**Description of the task:** Copy every line of the records below word for word, changing nothing.

(Data items)

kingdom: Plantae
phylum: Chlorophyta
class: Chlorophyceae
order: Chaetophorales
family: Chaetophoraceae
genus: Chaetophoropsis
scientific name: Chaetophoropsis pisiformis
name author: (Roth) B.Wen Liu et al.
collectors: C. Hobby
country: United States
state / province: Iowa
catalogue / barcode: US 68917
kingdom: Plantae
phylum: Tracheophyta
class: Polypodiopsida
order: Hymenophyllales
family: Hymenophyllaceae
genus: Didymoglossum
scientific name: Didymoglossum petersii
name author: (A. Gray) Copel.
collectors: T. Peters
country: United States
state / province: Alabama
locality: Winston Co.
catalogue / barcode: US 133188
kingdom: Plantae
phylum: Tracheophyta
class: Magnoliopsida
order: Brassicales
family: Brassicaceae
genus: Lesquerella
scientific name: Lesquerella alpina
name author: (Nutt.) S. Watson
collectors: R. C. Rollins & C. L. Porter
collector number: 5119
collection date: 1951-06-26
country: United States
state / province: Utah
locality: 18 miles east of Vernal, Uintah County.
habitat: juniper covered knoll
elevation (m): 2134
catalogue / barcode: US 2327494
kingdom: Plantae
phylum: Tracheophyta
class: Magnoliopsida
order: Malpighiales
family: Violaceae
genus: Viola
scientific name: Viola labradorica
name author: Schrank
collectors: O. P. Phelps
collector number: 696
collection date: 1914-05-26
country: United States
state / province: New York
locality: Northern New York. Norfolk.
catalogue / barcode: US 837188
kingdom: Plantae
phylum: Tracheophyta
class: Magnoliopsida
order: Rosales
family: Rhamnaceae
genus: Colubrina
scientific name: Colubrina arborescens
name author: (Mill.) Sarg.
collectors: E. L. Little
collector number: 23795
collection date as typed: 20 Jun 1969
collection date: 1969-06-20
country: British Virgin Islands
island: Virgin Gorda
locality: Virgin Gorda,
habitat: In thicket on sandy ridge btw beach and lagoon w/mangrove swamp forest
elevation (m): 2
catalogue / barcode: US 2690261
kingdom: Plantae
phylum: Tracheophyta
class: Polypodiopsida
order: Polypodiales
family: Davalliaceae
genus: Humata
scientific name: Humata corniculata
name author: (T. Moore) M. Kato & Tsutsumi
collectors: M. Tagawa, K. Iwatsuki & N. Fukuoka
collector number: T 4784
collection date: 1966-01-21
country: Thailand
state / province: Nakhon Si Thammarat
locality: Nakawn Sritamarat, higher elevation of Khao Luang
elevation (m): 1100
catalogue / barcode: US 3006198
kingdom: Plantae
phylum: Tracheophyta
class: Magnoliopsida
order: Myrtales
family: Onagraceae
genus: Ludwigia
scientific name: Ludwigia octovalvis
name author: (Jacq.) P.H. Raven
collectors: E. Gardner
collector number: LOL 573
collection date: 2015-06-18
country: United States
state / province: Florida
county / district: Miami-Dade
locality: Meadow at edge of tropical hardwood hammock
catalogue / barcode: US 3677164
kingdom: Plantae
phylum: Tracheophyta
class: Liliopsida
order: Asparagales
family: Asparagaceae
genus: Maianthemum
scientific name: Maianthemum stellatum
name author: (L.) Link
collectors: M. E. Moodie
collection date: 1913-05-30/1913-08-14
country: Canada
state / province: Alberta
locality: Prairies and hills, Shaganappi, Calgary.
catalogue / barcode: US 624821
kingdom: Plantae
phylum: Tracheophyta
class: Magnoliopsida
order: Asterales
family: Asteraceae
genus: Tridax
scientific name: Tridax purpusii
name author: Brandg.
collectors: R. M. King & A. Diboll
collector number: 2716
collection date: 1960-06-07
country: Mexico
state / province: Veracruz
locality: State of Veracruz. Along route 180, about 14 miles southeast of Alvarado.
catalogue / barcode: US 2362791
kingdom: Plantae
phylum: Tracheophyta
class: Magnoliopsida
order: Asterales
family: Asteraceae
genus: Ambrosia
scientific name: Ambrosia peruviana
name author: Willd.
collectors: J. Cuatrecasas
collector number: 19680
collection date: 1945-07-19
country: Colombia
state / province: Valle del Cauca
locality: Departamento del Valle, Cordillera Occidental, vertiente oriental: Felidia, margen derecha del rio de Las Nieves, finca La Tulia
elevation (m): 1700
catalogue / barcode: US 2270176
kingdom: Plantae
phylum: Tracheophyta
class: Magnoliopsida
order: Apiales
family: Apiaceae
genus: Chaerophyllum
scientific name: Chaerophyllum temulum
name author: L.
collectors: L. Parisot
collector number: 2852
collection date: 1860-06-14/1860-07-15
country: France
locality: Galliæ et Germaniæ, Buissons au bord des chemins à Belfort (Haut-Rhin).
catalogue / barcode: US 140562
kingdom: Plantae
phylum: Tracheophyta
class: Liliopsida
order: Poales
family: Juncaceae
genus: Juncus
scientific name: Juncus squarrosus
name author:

**Worked solution:**
kingdom: Plantae
phylum: Chlorophyta
class: Chlorophyceae
order: Chaetophorales
family: Chaetophoraceae
genus: Chaetophoropsis
scientific name: Chaetophoropsis pisiformis
name author: (Roth) B.Wen Liu et al.
collectors: C. Hobby
country: United States
state / province: Iowa
catalogue / barcode: US 68917
kingdom: Plantae
phylum: Tracheophyta
class: Polypodiopsida
order: Hymenophyllales
family: Hymenophyllaceae
genus: Didymoglossum
scientific name: Didymoglossum petersii
name author: (A. Gray) Copel.
collectors: T. Peters
country: United States
state / province: Alabama
locality: Winston Co.
catalogue / barcode: US 133188
kingdom: Plantae
phylum: Tracheophyta
class: Magnoliopsida
order: Brassicales
family: Brassicaceae
genus: Lesquerella
scientific name: Lesquerella alpina
name author: (Nutt.) S. Watson
collectors: R. C. Rollins & C. L. Porter
collector number: 5119
collection date: 1951-06-26
country: United States
state / province: Utah
locality: 18 miles east of Vernal, Uintah County.
habitat: juniper covered knoll
elevation (m): 2134
catalogue / barcode: US 2327494
kingdom: Plantae
phylum: Tracheophyta
class: Magnoliopsida
order: Malpighiales
family: Violaceae
genus: Viola
scientific name: Viola labradorica
name author: Schrank
collectors: O. P. Phelps
collector number: 696
collection date: 1914-05-26
country: United States
state / province: New York
locality: Northern New York. Norfolk.
catalogue / barcode: US 837188
kingdom: Plantae
phylum: Tracheophyta
class: Magnoliopsida
order: Rosales
family: Rhamnaceae
genus: Colubrina
scientific name: Colubrina arborescens
name author: (Mill.) Sarg.
collectors: E. L. Little
collector number: 23795
collection date as typed: 20 Jun 1969
collection date: 1969-06-20
country: British Virgin Islands
island: Virgin Gorda
locality: Virgin Gorda,
habitat: In thicket on sandy ridge btw beach and lagoon w/mangrove swamp forest
elevation (m): 2
catalogue / barcode: US 2690261
kingdom: Plantae
phylum: Tracheophyta
class: Polypodiopsida
order: Polypodiales
family: Davalliaceae
genus: Humata
scientific name: Humata corniculata
name author: (T. Moore) M. Kato & Tsutsumi
collectors: M. Tagawa, K. Iwatsuki & N. Fukuoka
collector number: T 4784
collection date: 1966-01-21
country: Thailand
state / province: Nakhon Si Thammarat
locality: Nakawn Sritamarat, higher elevation of Khao Luang
elevation (m): 1100
catalogue / barcode: US 3006198
kingdom: Plantae
phylum: Tracheophyta
class: Magnoliopsida
order: Myrtales
family: Onagraceae
genus: Ludwigia
scientific name: Ludwigia octovalvis
name author: (Jacq.) P.H. Raven
collectors: E. Gardner
collector number: LOL 573
collection date: 2015-06-18
country: United States
state / province: Florida
county / district: Miami-Dade
locality: Meadow at edge of tropical hardwood hammock
catalogue / barcode: US 3677164
kingdom: Plantae
phylum: Tracheophyta
class: Liliopsida
order: Asparagales
family: Asparagaceae
genus: Maianthemum
scientific name: Maianthemum stellatum
name author: (L.) Link
collectors: M. E. Moodie
collection date: 1913-05-30/1913-08-14
country: Canada
state / province: Alberta
locality: Prairies and hills, Shaganappi, Calgary.
catalogue / barcode: US 624821
kingdom: Plantae
phylum: Tracheophyta
class: Magnoliopsida
order: Asterales
family: Asteraceae
genus: Tridax
scientific name: Tridax purpusii
name author: Brandg.
collectors: R. M. King & A. Diboll
collector number: 2716
collection date: 1960-06-07
country: Mexico
state / province: Veracruz
locality: State of Veracruz. Along route 180, about 14 miles southeast of Alvarado.
catalogue / barcode: US 2362791
kingdom: Plantae
phylum: Tracheophyta
class: Magnoliopsida
order: Asterales
family: Asteraceae
genus: Ambrosia
scientific name: Ambrosia peruviana
name author: Willd.
collectors: J. Cuatrecasas
collector number: 19680
collection date: 1945-07-19
country: Colombia
state / province: Valle del Cauca
locality: Departamento del Valle, Cordillera Occidental, vertiente oriental: Felidia, margen derecha del rio de Las Nieves, finca La Tulia
elevation (m): 1700
catalogue / barcode: US 2270176
kingdom: Plantae
phylum: Tracheophyta
class: Magnoliopsida
order: Apiales
family: Apiaceae
genus: Chaerophyllum
scientific name: Chaerophyllum temulum
name author: L.
collectors: L. Parisot
collector number: 2852
collection date: 1860-06-14/1860-07-15
country: France
locality: Galliæ et Germaniæ, Buissons au bord des chemins à Belfort (Haut-Rhin).
catalogue / barcode: US 140562
kingdom: Plantae
phylum: Tracheophyta
class: Liliopsida
order: Poales
family: Juncaceae
genus: Juncus
scientific name: Juncus squarrosus
name author:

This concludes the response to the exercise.